DIRECTIVES:
A - In the gamma-ray burst passage below, how far from the black hole is the gamma-ray source located?
B - The gamma-ray burst passage describes how Swift collected gamma-ray, X-ray and optical light right after each explosion. In one to three sentences, explain why the passage calls such multi-wavelength observations essential.
C - Decide whether each statement agrees with the gamma-ray burst passage. Answer yes or no, and quote the deciding words of the passage. (i) Kumar's team analyzed 10 gamma-ray bursts recorded between January 2005 and May 2006. (ii) The internal shock model depends on a jet dominated by the magnetic field. (iii) The afterglow is seen at gamma-ray wavelengths.

Observations accumulated over the last decade have led to a consensus that at least some GRBs mark the death throes of a giant star as its core collapses to form a black hole. Until now, it has generally been thought that the black hole ejects a jet of plasma (extremely hot gas) which is blasted outwards at close to the speed of light.
This theory is called into question by a new study led by Pawan Kumar from the University of Texas. The work has been accepted for publication in the journal Monthly Notices of the Royal Astronomical Society.
Scientists have long speculated that the gamma-ray emission we see comes from fluctuations in the speed of the ejected material. The faster and slower ejecta collide, producing shocks in the jet which result in the emission of gamma-rays. Although this internal shock model is the standard explanation, it relies on the jet consisting of ordinary matter the same sort of material that we are made from or what scientists call baryons.
Now, however, Pawan Kumar and colleagues have cast doubt on this model.
Instead of the GRBs being generated by internal shocks, Kumar's team finds that the jet is actually a powerful magnetic outflow which transports huge amounts of energy away from the collapsed star.
Using data from the Swift satellite, Professor Kumar's team has analysed a sample of 10 gamma-ray bursts that were recorded between January 2005 and May 2006. In each case, Swift collected gamma-ray, X-ray and optical light immediately after the explosions were detected. Such multi-wavelength observations are essential if the researchers are to understand what happens after the brief burst fades and the source object is only visible in X-rays or visible light.
"Swift is uniquely capable of such simultaneous multi-wavelength observations," says Neil Gehrels of NASA's Goddard Space Flight Center, Principal Investigator for the Swift satellite.
The new study reveals the physical process responsible for the generation of gamma-ray radiation and the distance from the black hole where this radiation is produced.
"The gamma-ray source is located about 10 billion km from the black hole, or 100 times further than previously thought," says Kumar. "This and several other lines of evidence put forward in our work suggest that the outflow is dominated by the magnetic field."
The data indicate that a magnetic jet decays into gamma-rays. The subsequent interaction (of the jet) with the surrounding gas causes intense heating and this produces an afterglow that is seen at X-ray and visible light wavelengths.

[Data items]
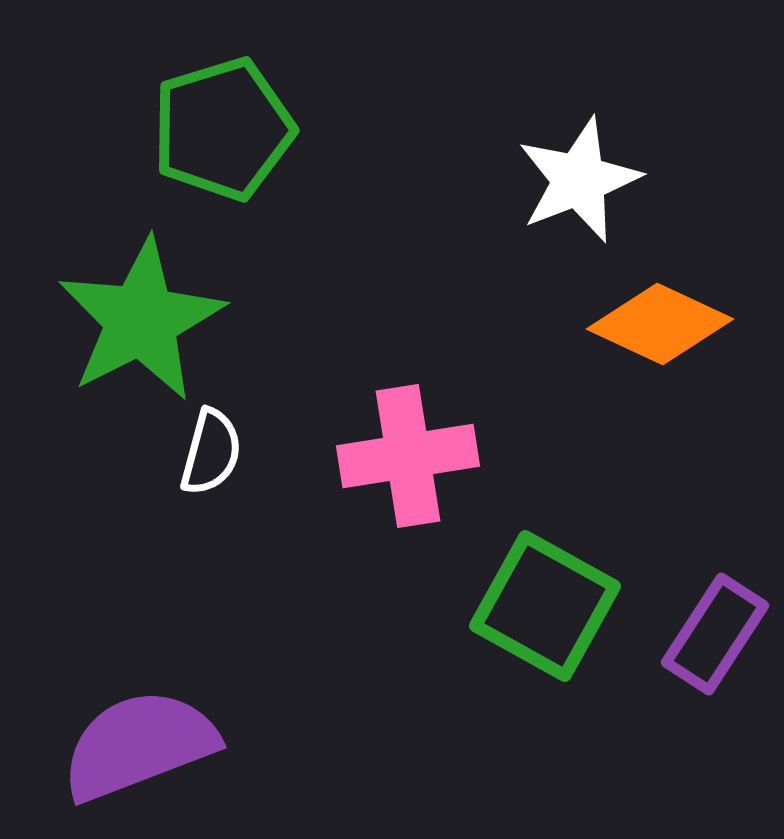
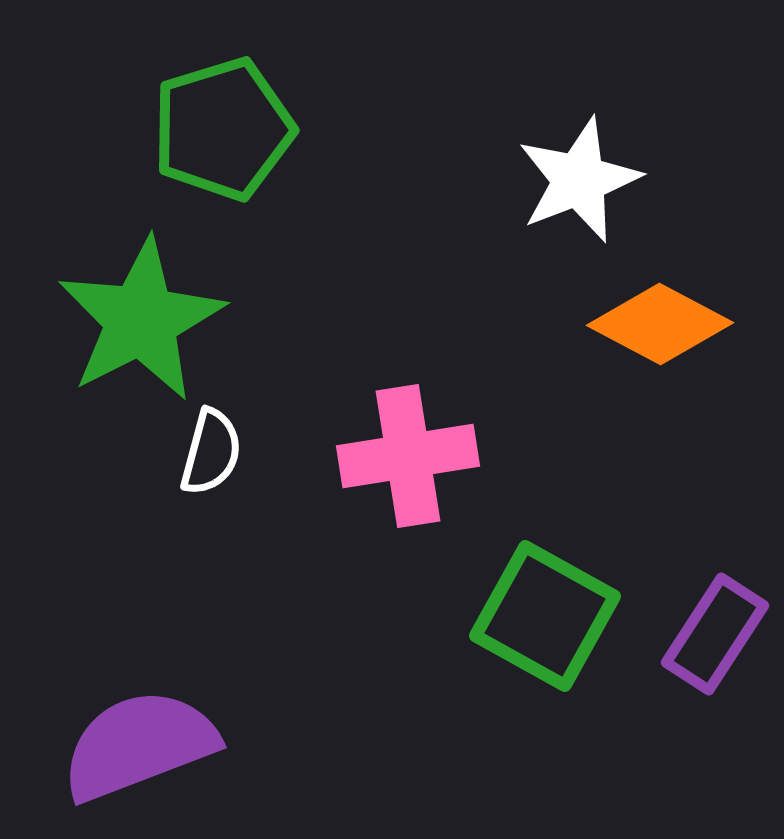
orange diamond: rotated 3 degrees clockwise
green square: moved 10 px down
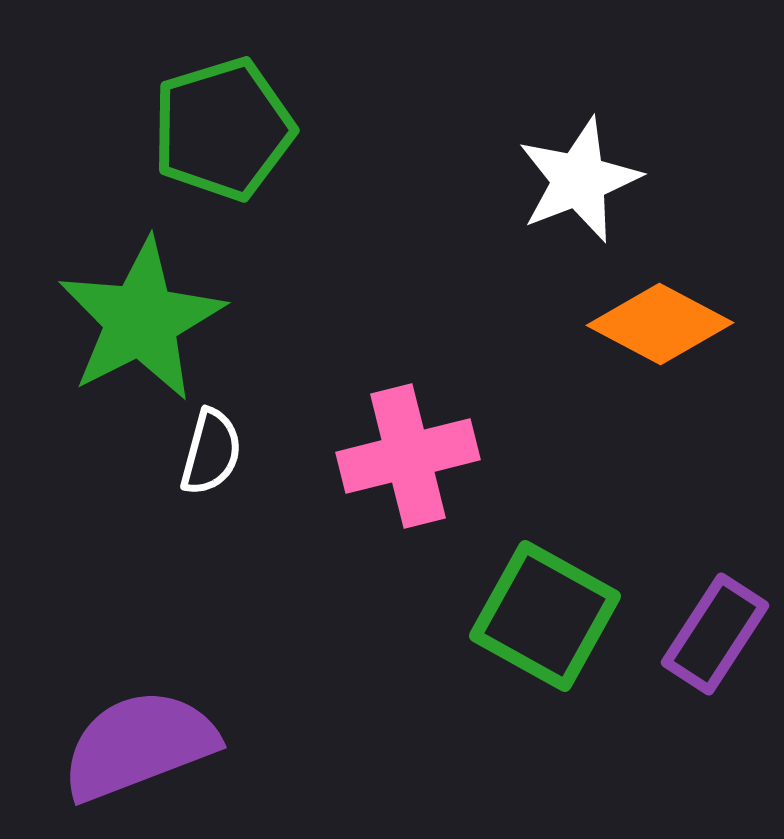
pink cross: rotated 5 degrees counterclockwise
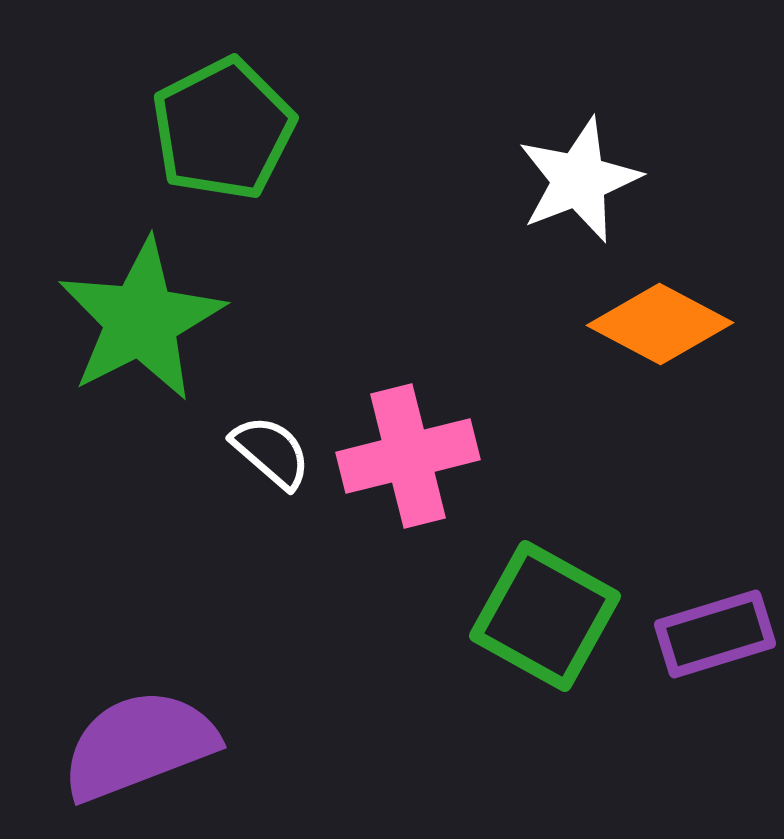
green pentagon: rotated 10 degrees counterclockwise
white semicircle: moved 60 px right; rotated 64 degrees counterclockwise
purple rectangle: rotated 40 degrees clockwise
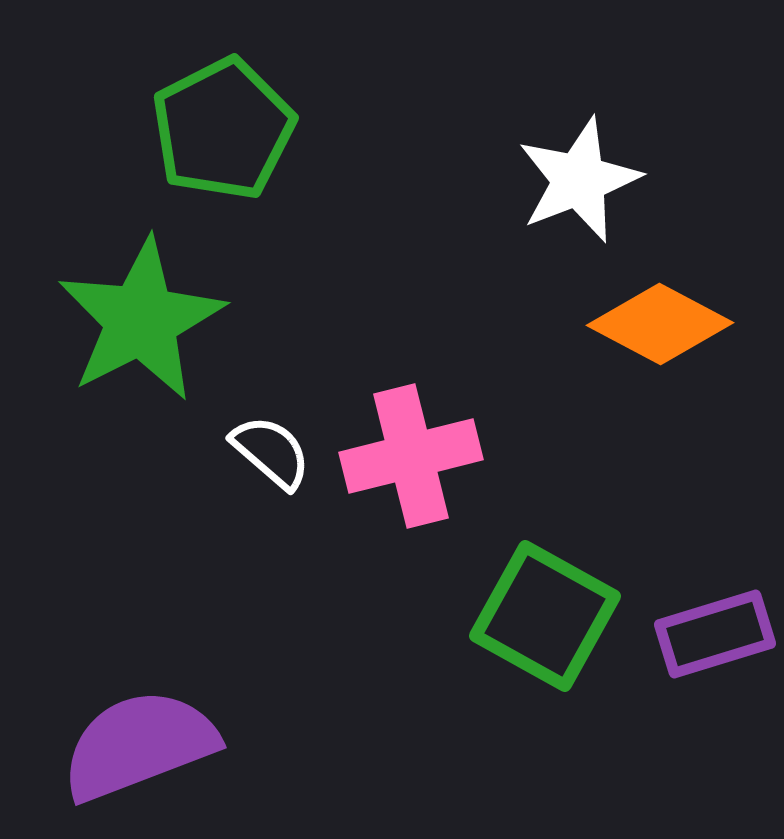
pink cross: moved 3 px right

* * *

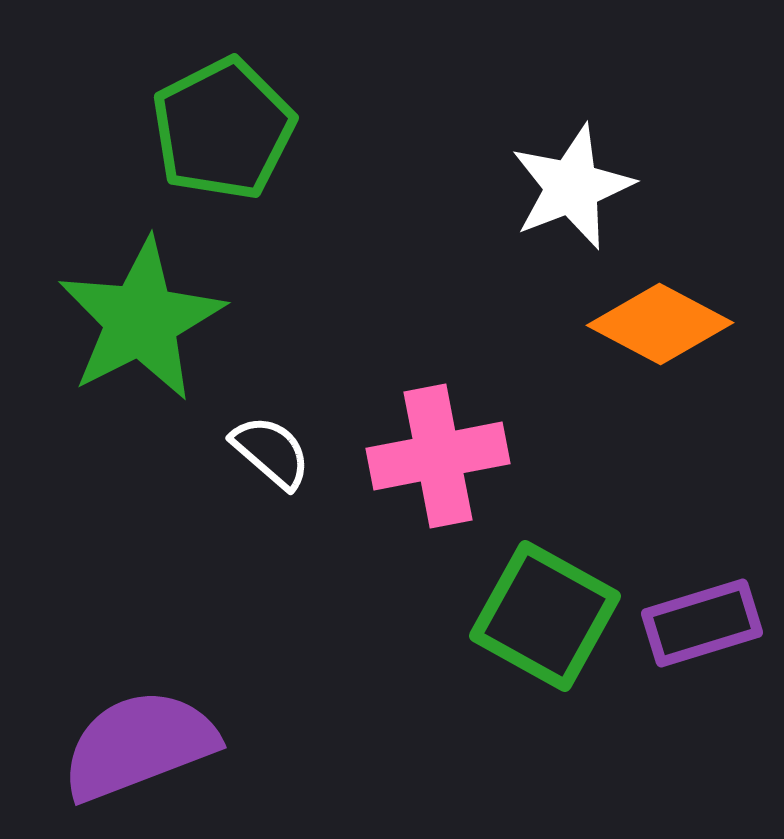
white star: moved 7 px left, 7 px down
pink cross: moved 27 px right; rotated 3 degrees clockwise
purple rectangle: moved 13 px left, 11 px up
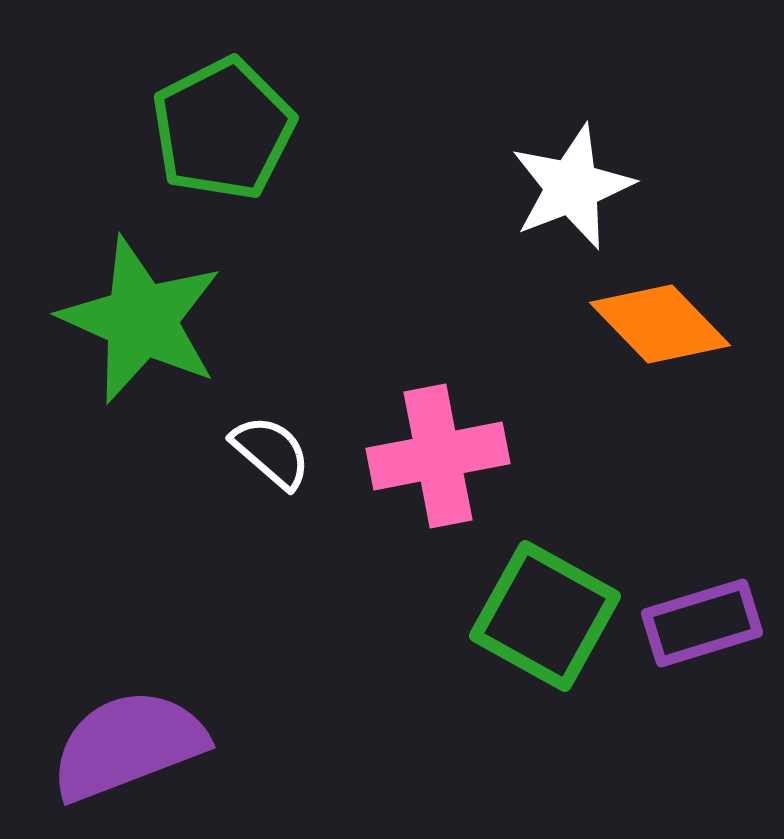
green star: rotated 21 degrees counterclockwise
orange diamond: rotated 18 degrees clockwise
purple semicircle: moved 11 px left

TASK ANSWERS:
A - About 10 billion km from the black hole, or 100 times further than previously thought.

B - They are essential for understanding what happens after the brief burst fades. At that stage the source object can be seen only in X-rays or visible light.

C -
(i) Yes: "a sample of 10 gamma-ray bursts that were recorded between January 2005 and May 2006"
(ii) No: "it relies on the jet consisting of ordinary matter"
(iii) No: "this produces an afterglow that is seen at X-ray and visible light wavelengths"